En Santa Cristina todo era posible

Javier Becerra
Javier Becerra CRÓNICAS CORUÑESAS

A CORUÑA

14 oct 2016 . Actualizado a las 22:35 h.

En una de sus memorables piezas sobre el koruño, el humorista David Perdomo se desplaza a Santiago. Está lleno de turistas. «¡No me gusta que haya tanta peña rubia, parece Santa Cristina, neno!» dice. Y con una sonrisa en los labios el coruñés de barrio que pasó su niñez en los ochenta lo pilla perfectamente. Porque Santa Cristina entonces venía a ser ese sitio idealizado en el que muchos veíamos las cosas que normalmente no se veían en nuestras calles. La peña rubia (es decir, los turistas) y muchas otras.

Una de las calles de Santa Cristina
Una de las calles de Santa Cristina KOPAJBV

El mundo entonces resultaba más pequeño. Veranear, para muchos, consistía en ir a la aldea en un 127. Lo de viajar a Mallorca en avión quedaba para las lunas de miel. O los ricos. Lo más parecido a esos lugares de palmeras, tumbonas y cócteles que ofrecía la televisión se encontraba al otro lado del Pasaje. En Santa Cristina había gente practicando windsurf, en la parte de la playa con oleaje. Dicen que no era para tanto, pero yo las recuerdo gigantes. Las olas y las velas. Te quedabas alelado observándolas con tu bañador modelo Verano azul, hasta que un ruido te llamaba. Se trataba de una avioneta con una lona publicitaria de Cinzano.

En Santa Cristina muchos conocimos el significado del término top-less. Primero en la playa, cuando poco a poco se popularizó entre las mujeres la práctica de tomar el sol únicamente con la parte de abajo del bikini. Pero también porque había un local, el Géminis, que se denominaba así. Salía siempre anunciado en el Teletipo Deportivo. Decían, los mayores, que las camareras servían con el pecho al aire.
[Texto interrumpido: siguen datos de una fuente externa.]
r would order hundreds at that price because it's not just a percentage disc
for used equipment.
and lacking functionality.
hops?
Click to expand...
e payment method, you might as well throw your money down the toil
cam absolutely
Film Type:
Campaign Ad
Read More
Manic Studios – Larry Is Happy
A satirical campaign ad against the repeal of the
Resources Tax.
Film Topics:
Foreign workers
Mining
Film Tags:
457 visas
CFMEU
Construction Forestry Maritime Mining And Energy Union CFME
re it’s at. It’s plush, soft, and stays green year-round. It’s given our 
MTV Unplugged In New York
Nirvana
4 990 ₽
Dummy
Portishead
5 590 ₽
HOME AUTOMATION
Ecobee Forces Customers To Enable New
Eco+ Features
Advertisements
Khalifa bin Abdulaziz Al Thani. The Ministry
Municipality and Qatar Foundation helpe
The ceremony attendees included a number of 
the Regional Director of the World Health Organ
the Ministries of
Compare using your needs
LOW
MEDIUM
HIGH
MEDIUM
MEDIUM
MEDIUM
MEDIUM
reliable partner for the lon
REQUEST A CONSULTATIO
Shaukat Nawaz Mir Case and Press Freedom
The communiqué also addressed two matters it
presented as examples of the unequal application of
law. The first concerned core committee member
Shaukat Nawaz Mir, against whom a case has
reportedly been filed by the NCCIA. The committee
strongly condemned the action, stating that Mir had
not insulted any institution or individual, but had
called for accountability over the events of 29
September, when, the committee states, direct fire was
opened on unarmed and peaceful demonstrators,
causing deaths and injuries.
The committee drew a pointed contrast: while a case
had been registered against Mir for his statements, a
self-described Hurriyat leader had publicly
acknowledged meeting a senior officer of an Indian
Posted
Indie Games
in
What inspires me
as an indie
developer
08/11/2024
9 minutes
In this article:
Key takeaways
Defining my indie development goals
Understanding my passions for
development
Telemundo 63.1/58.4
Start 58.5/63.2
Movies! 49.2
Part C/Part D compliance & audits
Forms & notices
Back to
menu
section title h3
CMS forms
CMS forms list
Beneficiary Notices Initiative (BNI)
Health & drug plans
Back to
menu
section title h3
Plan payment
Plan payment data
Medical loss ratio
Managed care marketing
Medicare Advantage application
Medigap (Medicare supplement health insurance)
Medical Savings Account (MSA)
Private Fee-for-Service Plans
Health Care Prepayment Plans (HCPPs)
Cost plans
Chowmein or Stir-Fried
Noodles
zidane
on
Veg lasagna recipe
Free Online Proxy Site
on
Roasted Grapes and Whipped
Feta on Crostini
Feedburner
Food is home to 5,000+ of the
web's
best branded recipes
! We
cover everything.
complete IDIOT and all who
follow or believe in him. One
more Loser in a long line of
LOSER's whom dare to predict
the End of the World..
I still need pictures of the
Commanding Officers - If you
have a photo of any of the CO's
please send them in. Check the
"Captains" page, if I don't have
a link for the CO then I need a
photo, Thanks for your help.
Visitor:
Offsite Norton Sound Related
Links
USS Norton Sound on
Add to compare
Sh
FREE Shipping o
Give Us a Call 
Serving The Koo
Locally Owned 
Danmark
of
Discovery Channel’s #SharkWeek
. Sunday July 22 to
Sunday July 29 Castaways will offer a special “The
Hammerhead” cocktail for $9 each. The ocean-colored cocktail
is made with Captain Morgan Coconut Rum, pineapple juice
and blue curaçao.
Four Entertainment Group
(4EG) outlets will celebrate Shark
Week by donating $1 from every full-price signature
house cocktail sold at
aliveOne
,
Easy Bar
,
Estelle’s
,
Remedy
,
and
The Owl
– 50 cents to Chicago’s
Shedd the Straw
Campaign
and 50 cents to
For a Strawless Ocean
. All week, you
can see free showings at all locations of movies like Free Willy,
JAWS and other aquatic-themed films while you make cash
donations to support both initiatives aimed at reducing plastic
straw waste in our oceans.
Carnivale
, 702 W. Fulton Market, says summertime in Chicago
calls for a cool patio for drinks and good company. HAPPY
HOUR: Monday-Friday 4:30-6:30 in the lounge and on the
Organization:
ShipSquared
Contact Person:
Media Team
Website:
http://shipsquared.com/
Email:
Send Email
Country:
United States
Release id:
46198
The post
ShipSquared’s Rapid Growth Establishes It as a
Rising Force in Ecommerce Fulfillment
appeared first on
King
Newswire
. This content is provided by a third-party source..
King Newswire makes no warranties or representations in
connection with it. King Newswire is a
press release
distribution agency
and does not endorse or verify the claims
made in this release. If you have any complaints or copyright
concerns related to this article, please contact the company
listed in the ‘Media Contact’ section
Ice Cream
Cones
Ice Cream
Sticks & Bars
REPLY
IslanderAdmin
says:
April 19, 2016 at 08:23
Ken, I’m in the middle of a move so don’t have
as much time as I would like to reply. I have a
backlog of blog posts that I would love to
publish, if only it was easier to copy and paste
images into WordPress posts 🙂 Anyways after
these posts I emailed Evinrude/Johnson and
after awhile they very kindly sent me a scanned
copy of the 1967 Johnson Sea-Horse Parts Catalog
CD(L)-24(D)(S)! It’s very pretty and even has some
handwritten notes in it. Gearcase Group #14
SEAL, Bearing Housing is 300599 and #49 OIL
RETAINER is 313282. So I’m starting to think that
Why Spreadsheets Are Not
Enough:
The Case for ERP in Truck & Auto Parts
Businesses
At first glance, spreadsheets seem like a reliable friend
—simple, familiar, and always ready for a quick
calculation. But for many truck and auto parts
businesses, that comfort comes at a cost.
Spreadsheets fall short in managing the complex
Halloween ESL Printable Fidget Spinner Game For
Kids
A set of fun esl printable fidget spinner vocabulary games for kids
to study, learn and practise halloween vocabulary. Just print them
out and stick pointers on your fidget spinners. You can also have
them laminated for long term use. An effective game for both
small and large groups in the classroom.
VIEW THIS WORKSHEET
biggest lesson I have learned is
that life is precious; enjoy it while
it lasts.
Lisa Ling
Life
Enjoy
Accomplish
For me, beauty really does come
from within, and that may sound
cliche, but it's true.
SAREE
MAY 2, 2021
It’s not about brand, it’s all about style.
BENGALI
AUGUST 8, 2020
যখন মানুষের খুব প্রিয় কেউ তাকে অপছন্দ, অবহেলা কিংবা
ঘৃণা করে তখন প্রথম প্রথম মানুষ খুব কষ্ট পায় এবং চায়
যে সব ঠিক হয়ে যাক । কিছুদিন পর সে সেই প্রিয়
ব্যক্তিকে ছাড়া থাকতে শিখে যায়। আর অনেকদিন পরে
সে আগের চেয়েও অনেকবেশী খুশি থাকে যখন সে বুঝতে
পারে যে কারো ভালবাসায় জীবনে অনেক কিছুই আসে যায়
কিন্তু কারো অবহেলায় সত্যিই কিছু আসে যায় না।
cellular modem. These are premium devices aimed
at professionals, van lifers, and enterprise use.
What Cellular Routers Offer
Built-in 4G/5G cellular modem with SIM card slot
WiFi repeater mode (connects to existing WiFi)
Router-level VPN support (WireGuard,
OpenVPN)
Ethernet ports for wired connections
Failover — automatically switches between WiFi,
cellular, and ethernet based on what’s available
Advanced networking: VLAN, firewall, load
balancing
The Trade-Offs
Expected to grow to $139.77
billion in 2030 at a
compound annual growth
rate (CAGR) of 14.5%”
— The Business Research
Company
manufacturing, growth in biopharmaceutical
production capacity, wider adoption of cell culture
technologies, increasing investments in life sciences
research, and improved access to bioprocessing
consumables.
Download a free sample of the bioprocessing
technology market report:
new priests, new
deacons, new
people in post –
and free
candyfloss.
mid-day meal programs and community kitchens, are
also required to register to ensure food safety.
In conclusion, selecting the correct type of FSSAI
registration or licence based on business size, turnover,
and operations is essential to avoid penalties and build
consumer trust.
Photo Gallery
Y en aquella España pre-Sabrina de Esteso y Pajares sonaba más que enigmático. ¿Alguien había entrado allí y lo podía certificar?

Había otros locales fascinantes, sin ese halo prohibido. En Santa Cristina mandaba un concepto entonces novísimo: el plato combinado. Y algunos conocieron allí en qué consistía un gofre. Muchos establecimientos calaron. El Zumolandia, por ejemplo, ochentero a morir, con neones, Modern Talking y combinados de fruta. Sorbías por la pajita y te trasladabas a un filme americano de adolescentes. También el Bora Bora, con cócteles servidos en calaveras de las cuales salía humo («¡que sí, que lo vi!»). O la Cabaña del Pescador, con campana extractora en cada mesa y una parrilla con carbón para que te hicieras tú la carne al punto que deseases.

Allí, a veces, comía una familia madrileña, la de esa chica que jugaba al tenis en la pista del Hotel Rías Altas con su faldita de Sergio Tacchini. Rubia, por supuesto. Y, por la ventana se podía ver un pasando Golf descapotable de color blanco. Una vez juraría que circuló por allí un Ferrari Testarossa como el de Magnum. Aunque, a lo mejor, ocurrió como el día en que me desperté y sorprendí a Baltasar en el pasillo de mi casa. Quién sabe. Porque en Santa Cristina entonces todo parecía posible.